## Records to process
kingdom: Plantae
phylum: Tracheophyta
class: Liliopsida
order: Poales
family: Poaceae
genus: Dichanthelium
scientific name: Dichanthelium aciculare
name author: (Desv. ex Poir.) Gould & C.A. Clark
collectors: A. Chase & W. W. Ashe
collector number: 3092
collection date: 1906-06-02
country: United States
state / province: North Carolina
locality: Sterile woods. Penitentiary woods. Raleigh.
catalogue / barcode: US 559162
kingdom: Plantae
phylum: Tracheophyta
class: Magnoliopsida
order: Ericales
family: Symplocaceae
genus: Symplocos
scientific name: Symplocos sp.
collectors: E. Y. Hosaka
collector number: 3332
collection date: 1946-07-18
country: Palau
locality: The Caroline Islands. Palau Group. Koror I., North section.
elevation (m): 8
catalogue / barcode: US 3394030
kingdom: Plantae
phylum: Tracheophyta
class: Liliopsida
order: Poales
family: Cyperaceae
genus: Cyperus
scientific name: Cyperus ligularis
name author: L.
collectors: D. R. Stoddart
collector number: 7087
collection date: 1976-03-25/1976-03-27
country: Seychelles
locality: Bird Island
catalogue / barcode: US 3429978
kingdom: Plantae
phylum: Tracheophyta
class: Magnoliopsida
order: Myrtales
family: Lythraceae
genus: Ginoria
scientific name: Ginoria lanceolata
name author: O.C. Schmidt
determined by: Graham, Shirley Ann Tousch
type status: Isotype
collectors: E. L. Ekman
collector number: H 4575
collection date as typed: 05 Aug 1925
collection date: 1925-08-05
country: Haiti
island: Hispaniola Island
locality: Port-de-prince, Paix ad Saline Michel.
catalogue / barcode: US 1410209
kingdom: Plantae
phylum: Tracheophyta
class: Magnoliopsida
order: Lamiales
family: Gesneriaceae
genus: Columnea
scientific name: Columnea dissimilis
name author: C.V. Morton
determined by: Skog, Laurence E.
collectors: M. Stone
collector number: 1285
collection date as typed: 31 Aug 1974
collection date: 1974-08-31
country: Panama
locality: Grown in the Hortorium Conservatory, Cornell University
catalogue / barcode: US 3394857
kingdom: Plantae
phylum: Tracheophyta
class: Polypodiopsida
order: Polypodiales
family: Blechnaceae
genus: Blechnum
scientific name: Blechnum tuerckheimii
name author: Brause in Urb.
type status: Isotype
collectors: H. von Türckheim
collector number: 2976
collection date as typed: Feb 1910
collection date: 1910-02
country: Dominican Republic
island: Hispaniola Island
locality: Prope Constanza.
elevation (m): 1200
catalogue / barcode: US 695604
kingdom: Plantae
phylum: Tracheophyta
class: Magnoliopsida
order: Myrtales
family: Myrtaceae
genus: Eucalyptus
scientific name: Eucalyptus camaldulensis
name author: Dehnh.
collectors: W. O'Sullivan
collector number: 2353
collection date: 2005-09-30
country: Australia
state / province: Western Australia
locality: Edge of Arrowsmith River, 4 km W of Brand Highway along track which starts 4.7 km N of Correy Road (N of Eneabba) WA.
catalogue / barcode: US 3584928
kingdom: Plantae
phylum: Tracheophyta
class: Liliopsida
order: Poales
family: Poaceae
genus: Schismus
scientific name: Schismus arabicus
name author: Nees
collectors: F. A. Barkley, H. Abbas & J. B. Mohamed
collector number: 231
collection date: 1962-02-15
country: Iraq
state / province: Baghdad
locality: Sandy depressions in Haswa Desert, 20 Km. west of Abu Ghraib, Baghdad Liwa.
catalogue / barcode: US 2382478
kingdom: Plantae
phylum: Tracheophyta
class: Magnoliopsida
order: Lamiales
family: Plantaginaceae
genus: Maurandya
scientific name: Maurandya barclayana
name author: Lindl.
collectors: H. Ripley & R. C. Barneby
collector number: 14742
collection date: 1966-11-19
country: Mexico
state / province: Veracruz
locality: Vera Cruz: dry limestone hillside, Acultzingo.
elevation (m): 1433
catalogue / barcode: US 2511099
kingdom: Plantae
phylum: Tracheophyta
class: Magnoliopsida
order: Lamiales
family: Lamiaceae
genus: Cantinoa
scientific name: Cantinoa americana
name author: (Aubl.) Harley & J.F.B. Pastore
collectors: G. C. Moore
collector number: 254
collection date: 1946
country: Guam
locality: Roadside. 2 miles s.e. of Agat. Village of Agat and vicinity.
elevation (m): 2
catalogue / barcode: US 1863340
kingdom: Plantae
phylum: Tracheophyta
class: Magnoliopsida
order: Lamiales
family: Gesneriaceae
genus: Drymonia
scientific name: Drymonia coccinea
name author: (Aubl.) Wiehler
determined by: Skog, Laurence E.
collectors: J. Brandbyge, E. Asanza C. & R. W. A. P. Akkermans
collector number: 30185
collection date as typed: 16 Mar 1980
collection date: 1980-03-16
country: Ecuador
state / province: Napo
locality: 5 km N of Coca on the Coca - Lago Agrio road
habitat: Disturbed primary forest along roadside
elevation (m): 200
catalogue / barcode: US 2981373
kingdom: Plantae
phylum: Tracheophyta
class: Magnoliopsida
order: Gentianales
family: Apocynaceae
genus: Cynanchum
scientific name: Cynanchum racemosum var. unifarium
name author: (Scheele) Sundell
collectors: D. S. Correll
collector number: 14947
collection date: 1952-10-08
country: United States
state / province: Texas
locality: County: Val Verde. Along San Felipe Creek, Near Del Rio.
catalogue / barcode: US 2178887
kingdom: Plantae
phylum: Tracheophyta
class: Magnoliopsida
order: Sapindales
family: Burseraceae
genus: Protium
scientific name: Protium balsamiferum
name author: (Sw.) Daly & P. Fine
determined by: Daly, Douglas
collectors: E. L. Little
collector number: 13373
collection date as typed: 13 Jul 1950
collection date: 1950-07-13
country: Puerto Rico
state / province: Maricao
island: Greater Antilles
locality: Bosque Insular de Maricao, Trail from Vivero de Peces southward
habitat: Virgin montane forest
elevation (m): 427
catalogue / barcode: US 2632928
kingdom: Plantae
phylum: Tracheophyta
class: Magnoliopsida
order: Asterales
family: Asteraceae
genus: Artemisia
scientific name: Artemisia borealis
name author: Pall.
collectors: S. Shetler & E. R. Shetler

## Short task
Recast everything from the line containing "habitat: Virgin montane forest" down to the end of the records as a JSON list of strings, one string per line and blank lines left out.

## Full response
[
  "habitat: Virgin montane forest",
  "elevation (m): 427",
  "catalogue / barcode: US 2632928",
  "kingdom: Plantae",
  "phylum: Tracheophyta",
  "class: Magnoliopsida",
  "order: Asterales",
  "family: Asteraceae",
  "genus: Artemisia",
  "scientific name: Artemisia borealis",
  "name author: Pall.",
  "collectors: S. Shetler & E. R. Shetler"
]